**ABOUT THIS TASK**. Everything from the line with "Kahveci, M., &" through the end of the entries must be transcribed exactly; no other lines belong in the answer.

**MATERIAL PROVIDED**.
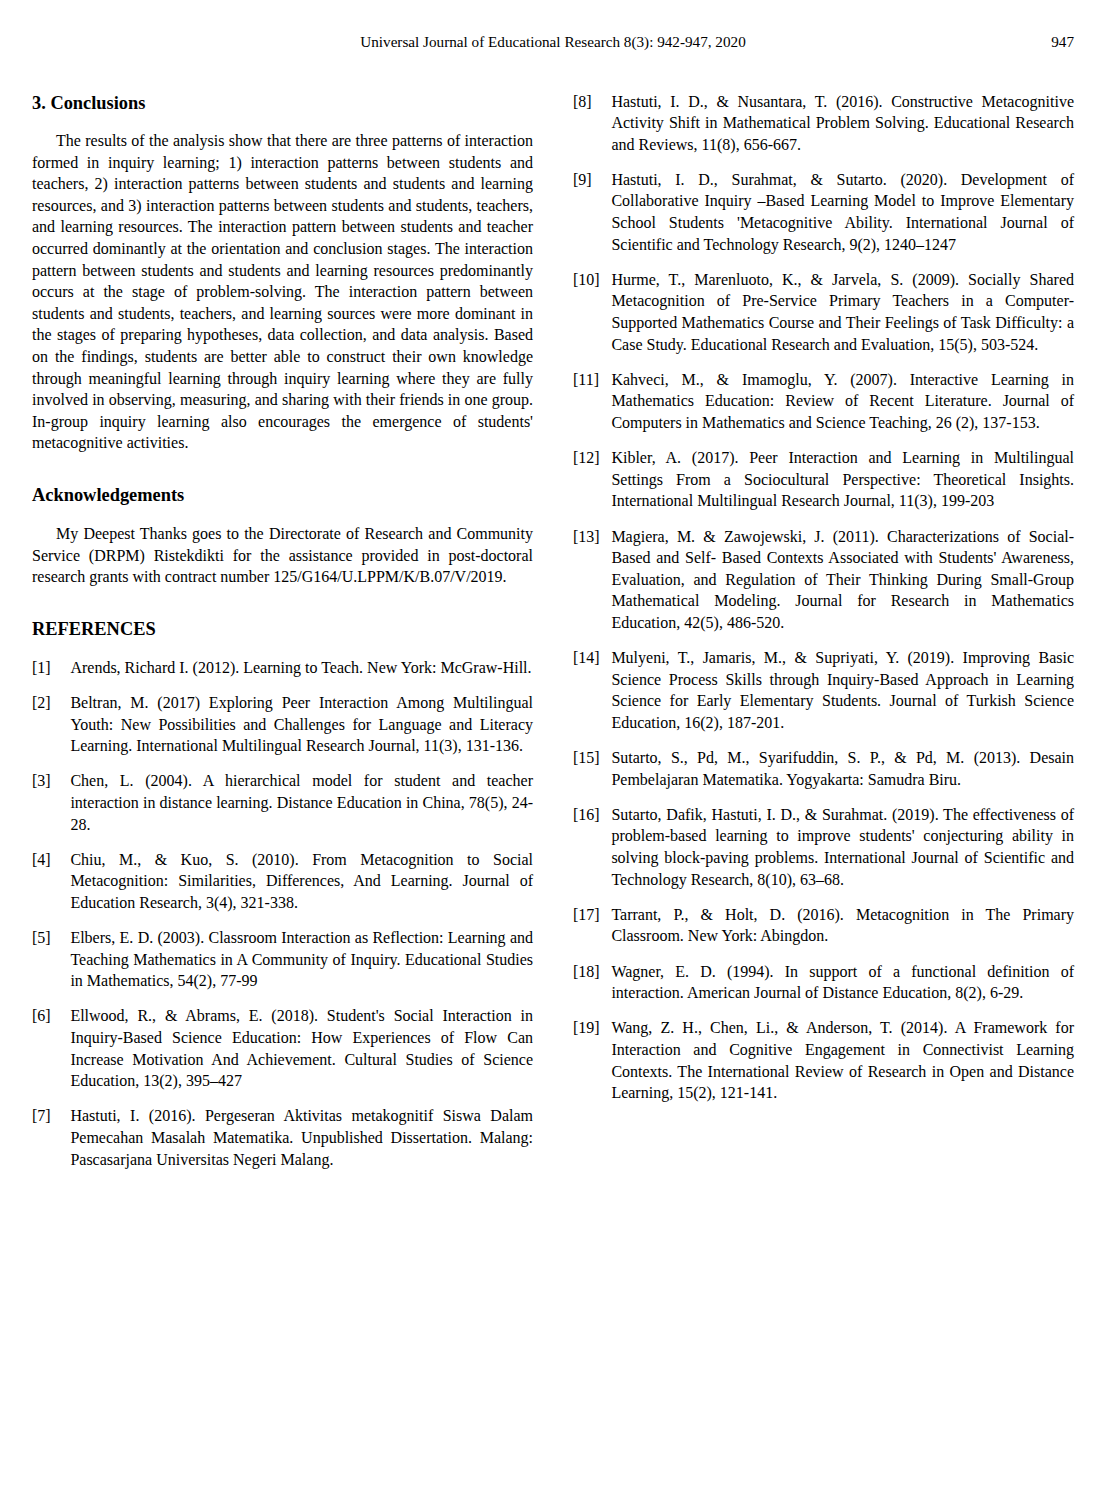Universal Journal of Educational Research 8(3): 942-947, 2020 947
3. Conclusions
The results of the analysis show that there are three patterns of interaction formed in inquiry learning; 1) interaction patterns between students and teachers, 2) interaction patterns between students and students and learning resources, and 3) interaction patterns between students and students, teachers, and learning resources. The interaction pattern between students and teacher occurred dominantly at the orientation and conclusion stages. The interaction pattern between students and students and learning resources predominantly occurs at the stage of problem-solving. The interaction pattern between students and students, teachers, and learning sources were more dominant in the stages of preparing hypotheses, data collection, and data analysis. Based on the findings, students are better able to construct their own knowledge through meaningful learning through inquiry learning where they are fully involved in observing, measuring, and sharing with their friends in one group. In-group inquiry learning also encourages the emergence of students' metacognitive activities.
Acknowledgements
My Deepest Thanks goes to the Directorate of Research and Community Service (DRPM) Ristekdikti for the assistance provided in post-doctoral research grants with contract number 125/G164/U.LPPM/K/B.07/V/2019.
REFERENCES
Arends, Richard I. (2012). Learning to Teach. New York: McGraw-Hill.
Beltran, M. (2017) Exploring Peer Interaction Among Multilingual Youth: New Possibilities and Challenges for Language and Literacy Learning. International Multilingual Research Journal, 11(3), 131-136.
Chen, L. (2004). A hierarchical model for student and teacher interaction in distance learning. Distance Education in China, 78(5), 24-28.
Chiu, M., & Kuo, S. (2010). From Metacognition to Social Metacognition: Similarities, Differences, And Learning. Journal of Education Research, 3(4), 321-338.
Elbers, E. D. (2003). Classroom Interaction as Reflection: Learning and Teaching Mathematics in A Community of Inquiry. Educational Studies in Mathematics, 54(2), 77-99
Ellwood, R., & Abrams, E. (2018). Student's Social Interaction in Inquiry-Based Science Education: How Experiences of Flow Can Increase Motivation And Achievement. Cultural Studies of Science Education, 13(2), 395–427
Hastuti, I. (2016). Pergeseran Aktivitas metakognitif Siswa Dalam Pemecahan Masalah Matematika. Unpublished Dissertation. Malang: Pascasarjana Universitas Negeri Malang.
Hastuti, I. D., & Nusantara, T. (2016). Constructive Metacognitive Activity Shift in Mathematical Problem Solving. Educational Research and Reviews, 11(8), 656-667.
Hastuti, I. D., Surahmat, & Sutarto. (2020). Development of Collaborative Inquiry –Based Learning Model to Improve Elementary School Students 'Metacognitive Ability. International Journal of Scientific and Technology Research, 9(2), 1240–1247
Hurme, T., Marenluoto, K., & Jarvela, S. (2009). Socially Shared Metacognition of Pre-Service Primary Teachers in a Computer-Supported Mathematics Course and Their Feelings of Task Difficulty: a Case Study. Educational Research and Evaluation, 15(5), 503-524.
Kahveci, M., & Imamoglu, Y. (2007). Interactive Learning in Mathematics Education: Review of Recent Literature. Journal of Computers in Mathematics and Science Teaching, 26 (2), 137-153.
Kibler, A. (2017). Peer Interaction and Learning in Multilingual Settings From a Sociocultural Perspective: Theoretical Insights. International Multilingual Research Journal, 11(3), 199-203
Magiera, M. & Zawojewski, J. (2011). Characterizations of Social-Based and Self- Based Contexts Associated with Students' Awareness, Evaluation, and Regulation of Their Thinking During Small-Group Mathematical Modeling. Journal for Research in Mathematics Education, 42(5), 486-520.
Mulyeni, T., Jamaris, M., & Supriyati, Y. (2019). Improving Basic Science Process Skills through Inquiry-Based Approach in Learning Science for Early Elementary Students. Journal of Turkish Science Education, 16(2), 187-201.
Sutarto, S., Pd, M., Syarifuddin, S. P., & Pd, M. (2013). Desain Pembelajaran Matematika. Yogyakarta: Samudra Biru.
Sutarto, Dafik, Hastuti, I. D., & Surahmat. (2019). The effectiveness of problem-based learning to improve students' conjecturing ability in solving block-paving problems. International Journal of Scientific and Technology Research, 8(10), 63–68.
Tarrant, P., & Holt, D. (2016). Metacognition in The Primary Classroom. New York: Abingdon.
Wagner, E. D. (1994). In support of a functional definition of interaction. American Journal of Distance Education, 8(2), 6-29.
Wang, Z. H., Chen, Li., & Anderson, T. (2014). A Framework for Interaction and Cognitive Engagement in Connectivist Learning Contexts. The International Review of Research in Open and Distance Learning, 15(2), 121-141.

**SOLUTION**.
Kahveci, M., & Imamoglu, Y. (2007). Interactive Learning in Mathematics Education: Review of Recent Literature. Journal of Computers in Mathematics and Science Teaching, 26 (2), 137-153.
Kibler, A. (2017). Peer Interaction and Learning in Multilingual Settings From a Sociocultural Perspective: Theoretical Insights. International Multilingual Research Journal, 11(3), 199-203
Magiera, M. & Zawojewski, J. (2011). Characterizations of Social-Based and Self- Based Contexts Associated with Students' Awareness, Evaluation, and Regulation of Their Thinking During Small-Group Mathematical Modeling. Journal for Research in Mathematics Education, 42(5), 486-520.
Mulyeni, T., Jamaris, M., & Supriyati, Y. (2019). Improving Basic Science Process Skills through Inquiry-Based Approach in Learning Science for Early Elementary Students. Journal of Turkish Science Education, 16(2), 187-201.
Sutarto, S., Pd, M., Syarifuddin, S. P., & Pd, M. (2013). Desain Pembelajaran Matematika. Yogyakarta: Samudra Biru.
Sutarto, Dafik, Hastuti, I. D., & Surahmat. (2019). The effectiveness of problem-based learning to improve students' conjecturing ability in solving block-paving problems. International Journal of Scientific and Technology Research, 8(10), 63–68.
Tarrant, P., & Holt, D. (2016). Metacognition in The Primary Classroom. New York: Abingdon.
Wagner, E. D. (1994). In support of a functional definition of interaction. American Journal of Distance Education, 8(2), 6-29.
Wang, Z. H., Chen, Li., & Anderson, T. (2014). A Framework for Interaction and Cognitive Engagement in Connectivist Learning Contexts. The International Review of Research in Open and Distance Learning, 15(2), 121-141.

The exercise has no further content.